Jacky Mathijssen était présent lundi à la conférence de presse du président du Beerschot Patrick Vanoppen qui a justifié sa décision de mettre fin à leur collaboration le lundi précédant la 1e journée des play-offs 2. L'ex-entraîneur n'a pas manqué de souligner à cette occasion qu'il avait "des solutions aux problèmes qui se posaient", tout en reconnaissant que le club avait le droit d'en préférer d'autres, et donc de se séparer de lui.
"Quand je suis arrivé ici il y a seize mois", raconte Jacky Mathijssen, "j'ai vu tout de suite qu'il y avait du talent. Mais aussi que l'équipe n'avait pas de ligne de conduite précise, et que le club était financièrement en déséquilibre. Depuis les choses ont sensiblement changé. Nyoni était ainsi le seul joueur rescapé de l'équipe que je dirigeais il y a un an, le 2 décembre contre Genk. Ce fut peut-être le meilleur match du Beerschot (vainqueur 2-0, ndlr) sous mon règne. Tout le monde a alors cru qu'on avait enfin trouvé la bonne recette. Mais à la réflexion c'était juste l'inverse..."

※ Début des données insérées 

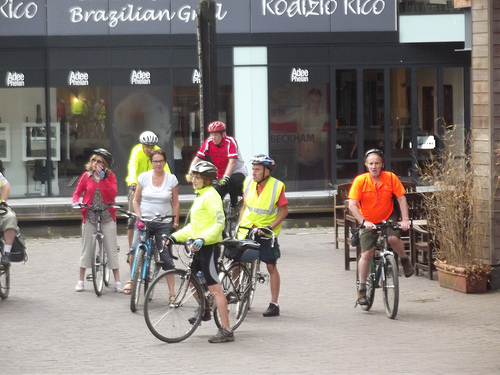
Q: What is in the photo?
A: Bikes.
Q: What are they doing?
A: Riding.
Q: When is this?
A: Daytime.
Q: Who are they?
A: Cyclists.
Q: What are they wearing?
A: Protective pads.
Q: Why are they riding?
A: Fun.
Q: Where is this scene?
A: Outside on the sidewalk.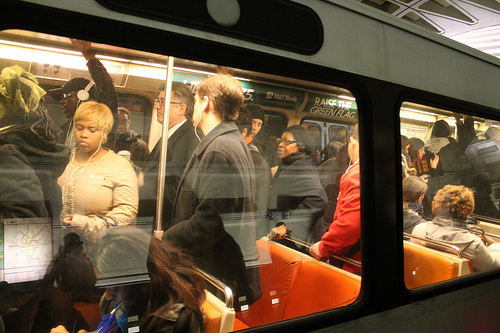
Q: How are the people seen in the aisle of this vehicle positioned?
A: Standing.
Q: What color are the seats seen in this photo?
A: Orange.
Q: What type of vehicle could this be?
A: Commuter train.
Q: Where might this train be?
A: In subway.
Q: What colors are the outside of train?
A: Black and gray.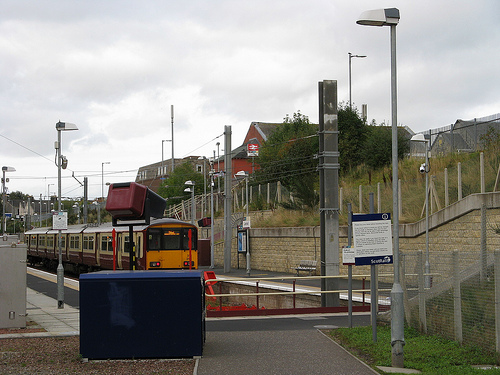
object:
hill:
[249, 147, 499, 229]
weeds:
[250, 147, 500, 227]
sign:
[349, 212, 394, 268]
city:
[0, 7, 499, 374]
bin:
[74, 268, 208, 360]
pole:
[167, 104, 177, 181]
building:
[212, 118, 413, 188]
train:
[16, 215, 200, 273]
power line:
[0, 133, 57, 166]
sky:
[0, 0, 498, 201]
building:
[425, 117, 499, 168]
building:
[133, 153, 210, 201]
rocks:
[0, 330, 196, 374]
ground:
[0, 265, 423, 374]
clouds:
[0, 0, 499, 158]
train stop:
[23, 215, 198, 272]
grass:
[327, 322, 499, 374]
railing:
[204, 272, 442, 321]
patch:
[324, 318, 497, 373]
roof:
[206, 121, 416, 165]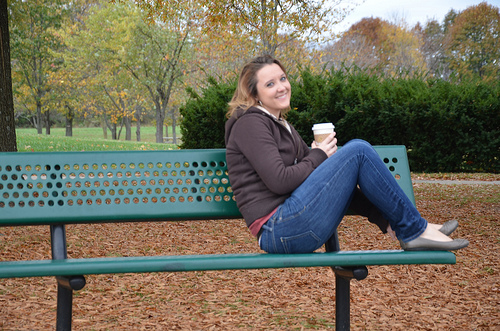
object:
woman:
[224, 53, 469, 253]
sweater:
[224, 103, 329, 228]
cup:
[312, 122, 336, 146]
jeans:
[258, 138, 428, 255]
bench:
[0, 145, 456, 278]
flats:
[399, 220, 469, 252]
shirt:
[249, 205, 280, 238]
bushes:
[177, 64, 500, 177]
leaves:
[107, 277, 320, 329]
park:
[1, 0, 498, 331]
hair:
[225, 54, 292, 120]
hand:
[311, 132, 337, 159]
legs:
[262, 133, 425, 251]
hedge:
[175, 61, 499, 175]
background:
[0, 0, 497, 331]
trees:
[7, 2, 194, 135]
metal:
[57, 226, 62, 233]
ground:
[0, 175, 499, 331]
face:
[257, 63, 292, 110]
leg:
[332, 264, 368, 331]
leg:
[51, 277, 86, 330]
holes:
[87, 172, 95, 180]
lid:
[312, 122, 336, 135]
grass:
[10, 126, 181, 152]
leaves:
[132, 143, 155, 152]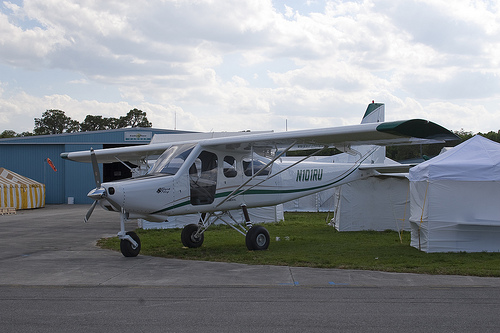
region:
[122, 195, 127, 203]
white paint on plane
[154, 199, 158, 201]
white paint on plane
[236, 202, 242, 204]
white paint on plane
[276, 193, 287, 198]
white paint on plane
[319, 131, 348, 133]
white paint on plane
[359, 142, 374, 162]
white paint on plane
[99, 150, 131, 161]
white paint on plane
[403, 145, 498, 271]
the tent is white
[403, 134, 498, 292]
the tent is white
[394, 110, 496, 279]
the tent is white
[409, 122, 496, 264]
the tent is white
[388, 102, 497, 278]
the tent is white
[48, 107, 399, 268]
a charter plane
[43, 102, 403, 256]
a charter plane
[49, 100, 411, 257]
a charter plane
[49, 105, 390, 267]
a charter plane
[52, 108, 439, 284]
a charter plane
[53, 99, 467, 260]
plane stays on ground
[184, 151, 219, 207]
plane has clear door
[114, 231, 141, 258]
wheel is attached to plane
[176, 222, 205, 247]
wheel is attached to plane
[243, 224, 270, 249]
wheel is attached to plane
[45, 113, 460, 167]
wing is attached to plane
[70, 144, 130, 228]
propeller is attached to plane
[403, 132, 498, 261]
tent is next to plane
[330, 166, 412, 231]
tent is next to plane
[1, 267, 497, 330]
ground is paved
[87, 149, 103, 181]
PROPELLAR OF AIR PL;ANE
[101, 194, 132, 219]
PROPELLAR OF AIR PLANE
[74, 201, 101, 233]
PROPELLAR OF AIR PLANE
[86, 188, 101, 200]
NOSE OF AIR PLANE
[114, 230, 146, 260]
WHEEL OF AIR PLANE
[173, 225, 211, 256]
WHEEL OF AIR PLANE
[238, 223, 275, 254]
WHEEL OF AIR PLANE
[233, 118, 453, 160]
WING OF AIR PLANE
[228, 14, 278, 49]
PUFFY CLOUDS IN THE SKY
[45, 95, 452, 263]
white plane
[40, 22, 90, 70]
white clouds in blue sky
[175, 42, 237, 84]
white clouds in blue sky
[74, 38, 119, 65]
white clouds in blue sky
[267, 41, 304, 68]
white clouds in blue sky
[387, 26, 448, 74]
white clouds in blue sky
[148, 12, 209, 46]
white clouds in blue sky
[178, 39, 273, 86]
a white fluffy cloud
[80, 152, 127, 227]
the propeller is gray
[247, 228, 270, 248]
grey rim in a wheel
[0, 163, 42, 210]
the tent is white and yellow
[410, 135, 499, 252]
the structure has a white canopy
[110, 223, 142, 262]
wheel on the pavement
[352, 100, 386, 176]
the airplane's tail section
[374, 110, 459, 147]
the wingtip is green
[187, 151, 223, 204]
the door is clear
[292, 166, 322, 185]
the lettering is green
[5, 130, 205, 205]
the building is blue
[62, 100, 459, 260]
large wide white plane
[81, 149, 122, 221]
large silver metal propeller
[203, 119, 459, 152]
large long wide white wing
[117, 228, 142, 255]
small round black wheel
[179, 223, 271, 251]
small round black wheels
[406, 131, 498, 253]
short white plastic tent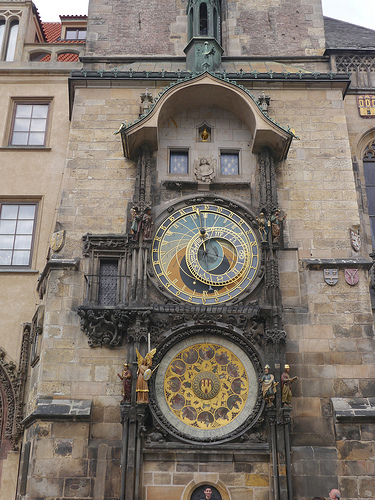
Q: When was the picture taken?
A: Daytime.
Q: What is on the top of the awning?
A: A weather vane.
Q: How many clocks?
A: Two.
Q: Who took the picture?
A: Man.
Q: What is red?
A: Rooftop.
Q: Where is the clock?
A: Middle of the tower.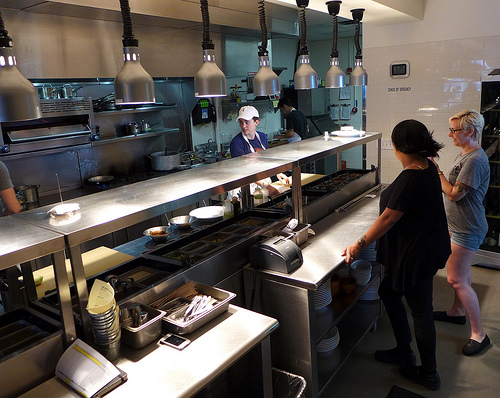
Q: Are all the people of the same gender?
A: Yes, all the people are female.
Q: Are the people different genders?
A: No, all the people are female.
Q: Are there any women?
A: Yes, there is a woman.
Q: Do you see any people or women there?
A: Yes, there is a woman.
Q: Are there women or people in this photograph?
A: Yes, there is a woman.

"Après le départ de mon défenseur Gary Kagelmacher à Monaco au mercato d'hiver", poursuit Mathijssen, "on n'a plus pris un seul point en déplacement (0/21, ndlr). J'ai suggéré une solution à ce problème à ma direction, mais elle n'y a pas adhéré, ni aux autres propositions de renforts exprimées. Elle avait une autre vision de la question. Moi j'ai fait mon travail et j'ai mes idées. D'autres ont les leurs en haut lieu dans ce club, et il n'y a donc rien de vicieux dans ce divorce", conclut Mathijssen.